Reproduce every line of the data below without changing a word, and leave the pictures out.

>> Start EXERCISE INPUTS

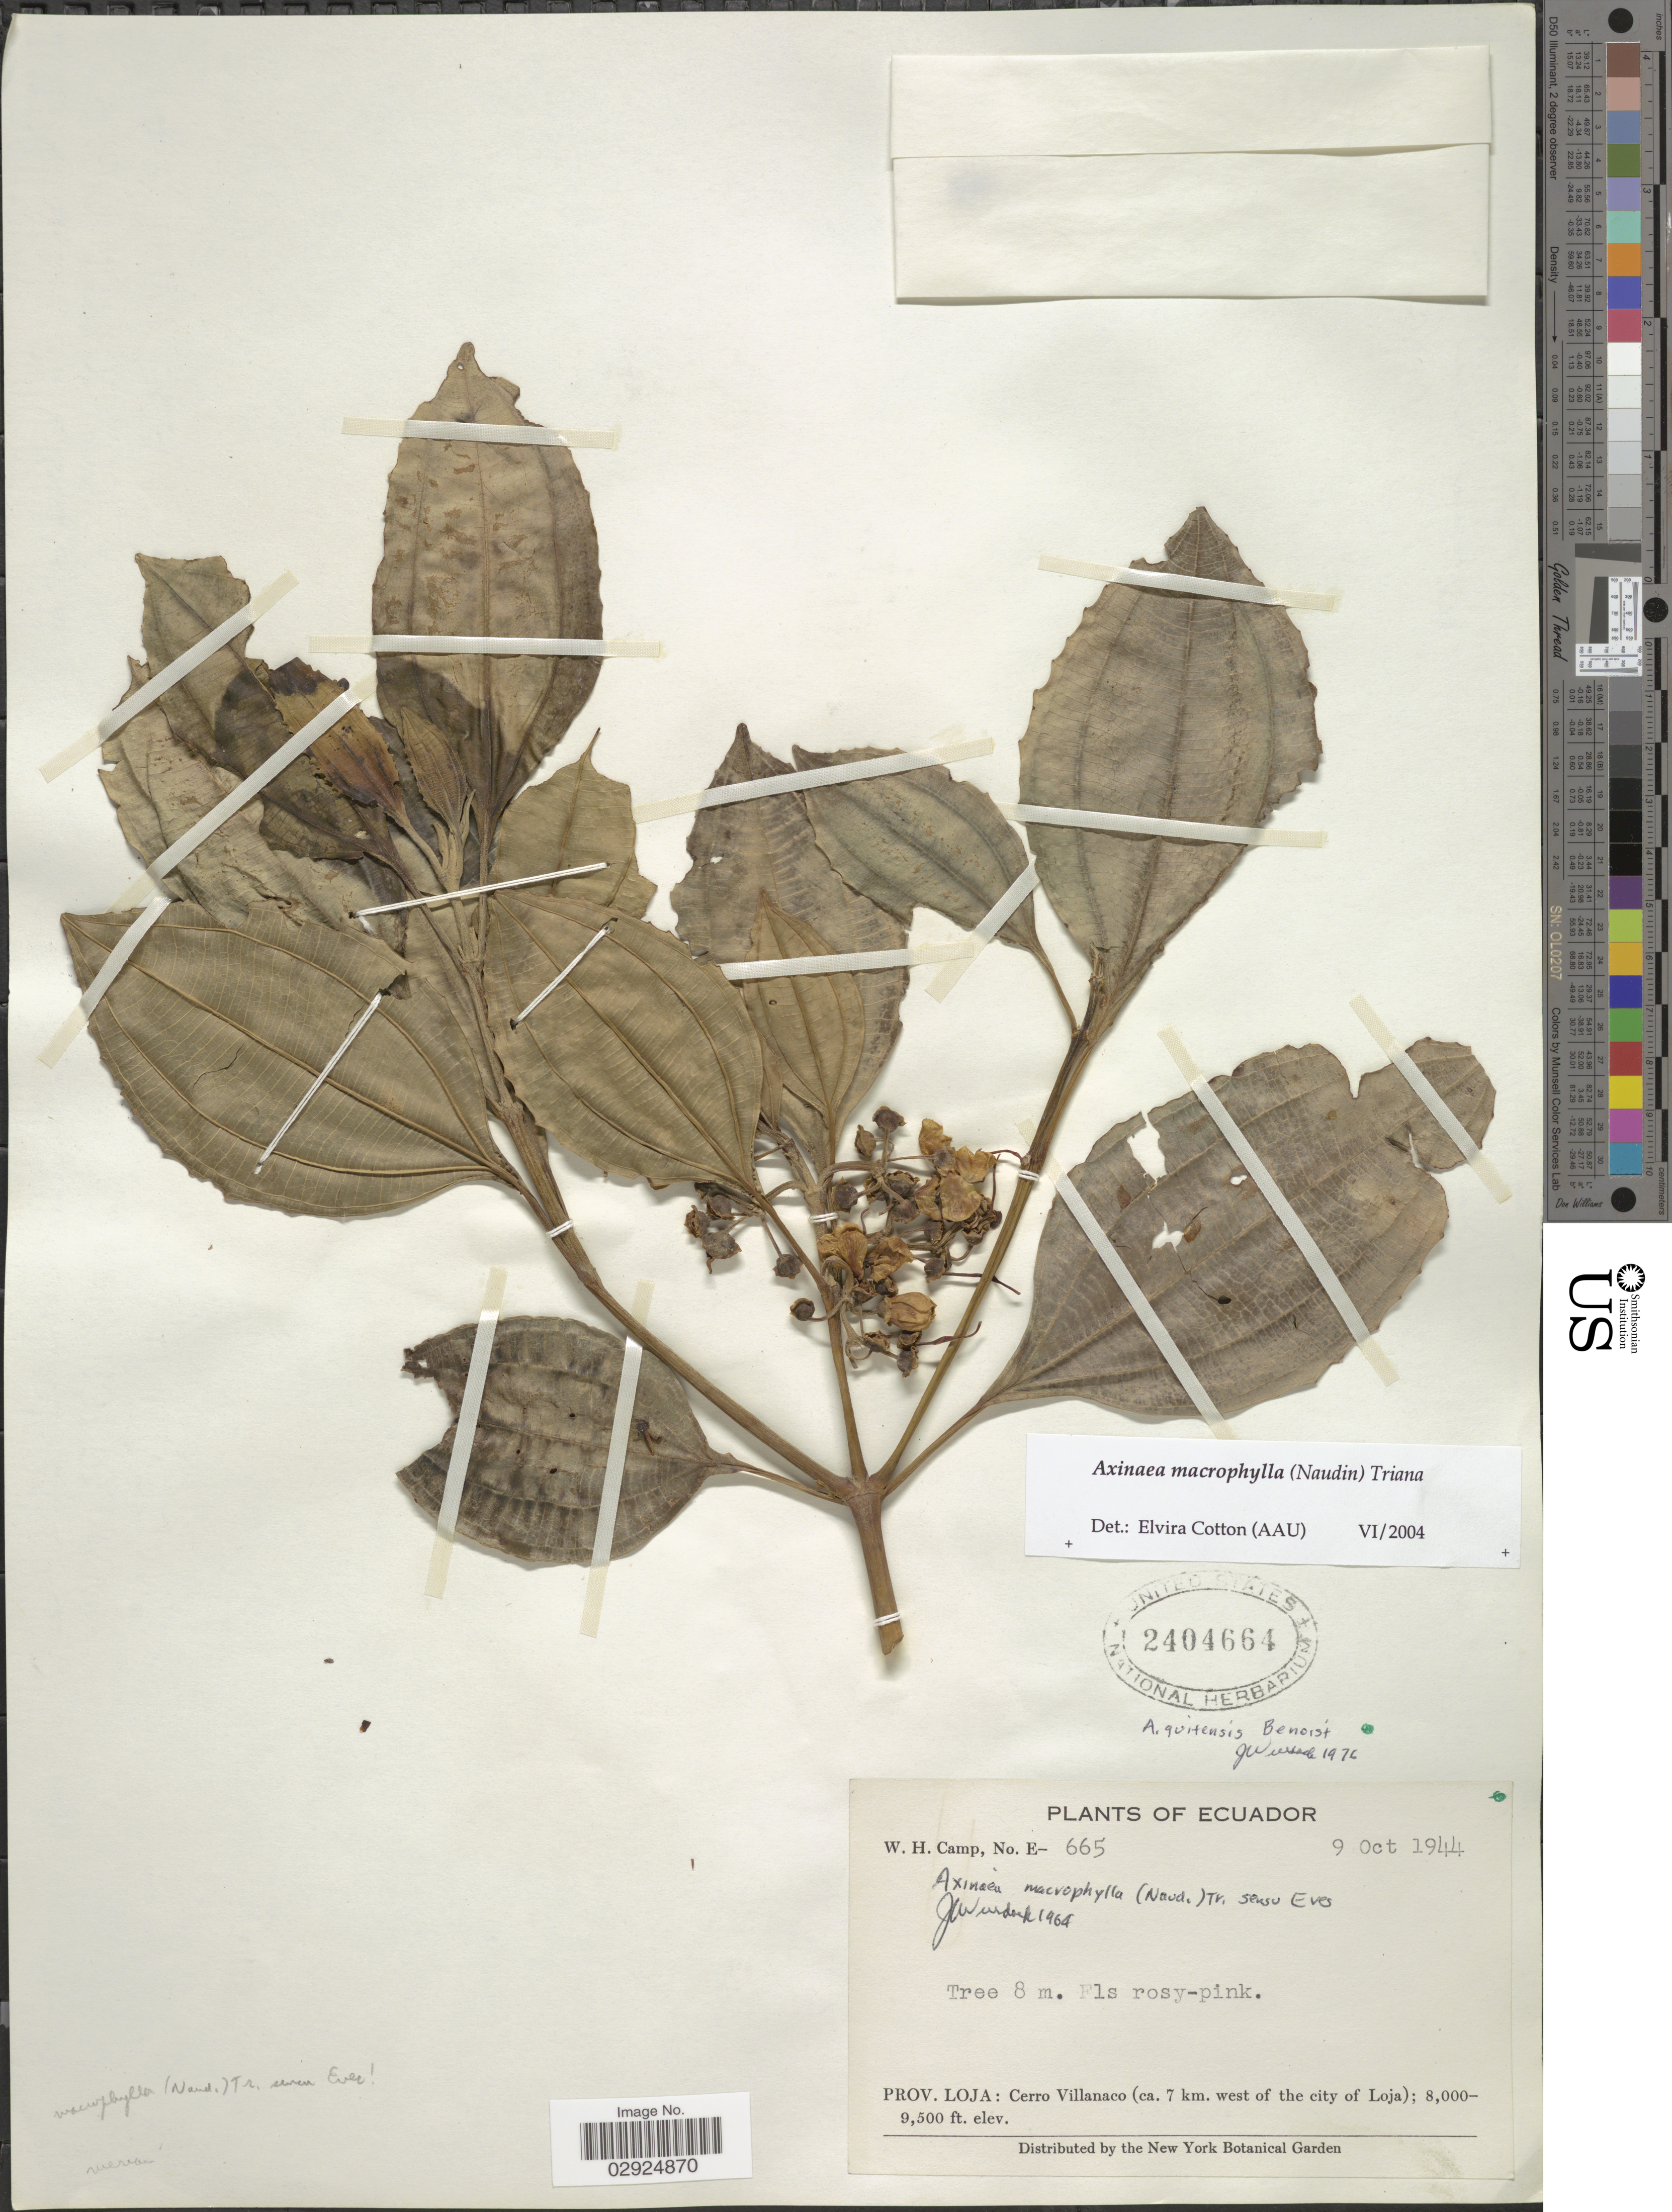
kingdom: Plantae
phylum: Tracheophyta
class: Magnoliopsida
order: Myrtales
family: Melastomataceae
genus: Axinaea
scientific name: Axinaea macrophylla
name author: (Naudin) Triana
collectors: W. H. Camp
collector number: E-665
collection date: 1944-10-09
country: Ecuador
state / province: Loja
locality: Prov. Loja: Cerro Villanaco (ca. 7 km. west of the city of Loja).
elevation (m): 2438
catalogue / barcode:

>> End EXERCISE INPUTS

FINISHED EXERCISE =
kingdom: Plantae
phylum: Tracheophyta
class: Magnoliopsida
order: Myrtales
family: Melastomataceae
genus: Axinaea
scientific name: Axinaea macrophylla
name author: (Naudin) Triana
collectors: W. H. Camp
collector number: E-665
collection date: 1944-10-09
country: Ecuador
state / province: Loja
locality: Prov. Loja: Cerro Villanaco (ca. 7 km. west of the city of Loja).
elevation (m): 2438
catalogue / barcode:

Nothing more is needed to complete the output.